Posts Tagged ‘Can Con chills’

The blood-spattered North: Canadian horror classics influence Hollywood By Richard Crouse Metro Canada In Focus Wednesday October 31, 2012

black christmasThere’s plenty to be afraid of in Canada — and no, I don’t mean Quebec’s mythical werewolf, the loup-garou or Dalton McGuinty’s proroguing of the legislature. We may be known as a mild mannered people, but put us in front of a camera and all of a sudden we turn into creepy Canucks.

The Great White North has a blood splattered cinematic tradition, dating back to The Mask, the first Canadian film widely distributed in the United States.

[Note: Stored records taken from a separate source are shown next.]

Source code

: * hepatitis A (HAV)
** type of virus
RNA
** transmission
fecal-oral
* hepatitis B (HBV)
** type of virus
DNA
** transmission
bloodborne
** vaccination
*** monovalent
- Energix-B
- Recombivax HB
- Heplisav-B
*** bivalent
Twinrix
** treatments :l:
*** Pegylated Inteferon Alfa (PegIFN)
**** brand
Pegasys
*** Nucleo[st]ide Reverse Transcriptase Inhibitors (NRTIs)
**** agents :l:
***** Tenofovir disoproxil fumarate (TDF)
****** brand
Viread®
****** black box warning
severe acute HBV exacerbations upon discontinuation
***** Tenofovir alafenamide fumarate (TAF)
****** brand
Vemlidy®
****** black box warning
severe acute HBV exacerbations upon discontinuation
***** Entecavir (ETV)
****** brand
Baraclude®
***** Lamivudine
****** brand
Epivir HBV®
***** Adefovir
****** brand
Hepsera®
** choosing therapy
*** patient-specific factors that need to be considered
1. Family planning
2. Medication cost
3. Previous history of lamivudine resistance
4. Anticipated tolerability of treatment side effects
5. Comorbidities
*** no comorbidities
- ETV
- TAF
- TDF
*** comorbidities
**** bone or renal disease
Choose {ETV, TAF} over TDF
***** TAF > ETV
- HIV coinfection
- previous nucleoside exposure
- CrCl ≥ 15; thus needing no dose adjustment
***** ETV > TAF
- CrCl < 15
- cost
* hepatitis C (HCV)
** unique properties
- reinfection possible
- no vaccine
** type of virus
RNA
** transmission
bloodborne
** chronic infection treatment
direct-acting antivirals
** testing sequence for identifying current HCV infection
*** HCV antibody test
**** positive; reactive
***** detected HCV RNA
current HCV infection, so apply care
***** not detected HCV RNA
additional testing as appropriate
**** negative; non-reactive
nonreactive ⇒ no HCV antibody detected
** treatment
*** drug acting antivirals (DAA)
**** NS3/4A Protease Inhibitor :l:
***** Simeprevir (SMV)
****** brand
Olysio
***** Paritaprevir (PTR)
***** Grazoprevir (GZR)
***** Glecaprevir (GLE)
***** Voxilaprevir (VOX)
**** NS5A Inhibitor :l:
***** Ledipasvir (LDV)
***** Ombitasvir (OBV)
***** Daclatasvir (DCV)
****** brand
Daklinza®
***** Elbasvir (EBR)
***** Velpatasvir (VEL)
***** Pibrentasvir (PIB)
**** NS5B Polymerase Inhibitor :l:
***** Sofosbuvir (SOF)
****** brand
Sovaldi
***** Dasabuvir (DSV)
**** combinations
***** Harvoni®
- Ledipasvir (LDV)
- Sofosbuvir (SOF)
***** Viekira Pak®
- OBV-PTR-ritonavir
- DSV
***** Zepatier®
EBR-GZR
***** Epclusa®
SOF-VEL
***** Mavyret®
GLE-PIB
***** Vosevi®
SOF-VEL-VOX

A low budget 3D thriller about an archaeologist who believes he is cursed by a mask that causes him to have weird nightmares and even murder people, the movie was a cheapie knocked out to cash in on the 3D craze started by movies like House of Wax. Although it missed that movement by a few years, it may have inadvertently started a new trend. Since the release of The Mask, which coupled tried-and-true 3D with experimental electronic music to heighten its spooky effect, Canadian filmmakers have been scaring the toques off their countrymen and women.

Where would Canadian horror movies be without Valentine’s Day? In 1981, My Bloody Valentine, a creepy little slasher flick shot in Cape Breton, ran afoul of the ratings board but has since gone on to become a cult classic.

In 2008, a new type of terror reared its ugly head on the day Hallmark created. In Bruce MacDonald’s Pontypool, the townsfolk of a small Ontario town are infected by a deadly virus on Valentine’s Day — A God bug that turns them into flesh-eating zombies. Not even Cupid with a quiver full of arrows can keep this town safe.

Jack Brooks: Monster Slayer, an Ottawa-shot chiller, has cult hit written all over it. Breathing the same fetid air as genre classics Dead Alive and Demons, it has all the earmarks of a midnight movie in the making — humour, a tormented anti-hero, crazy creatures, gallons of guts and goo crowned by an over-the-top performance from horror legend Robert “Freddy Krueger” Englund.

No look at Can Con chills would be complete without at least one David Cronenberg movie. The Brood stars Oliver Reed, Samantha Eggar and Black Christmas (another great Canadian horror) star Art Hindle in a story about a brood of mutant children. Writer Ken Hanke called it one of the director’s most “unsettling” films, which is really saying something if you’ve seen Rabid, Shivers or Videodrome.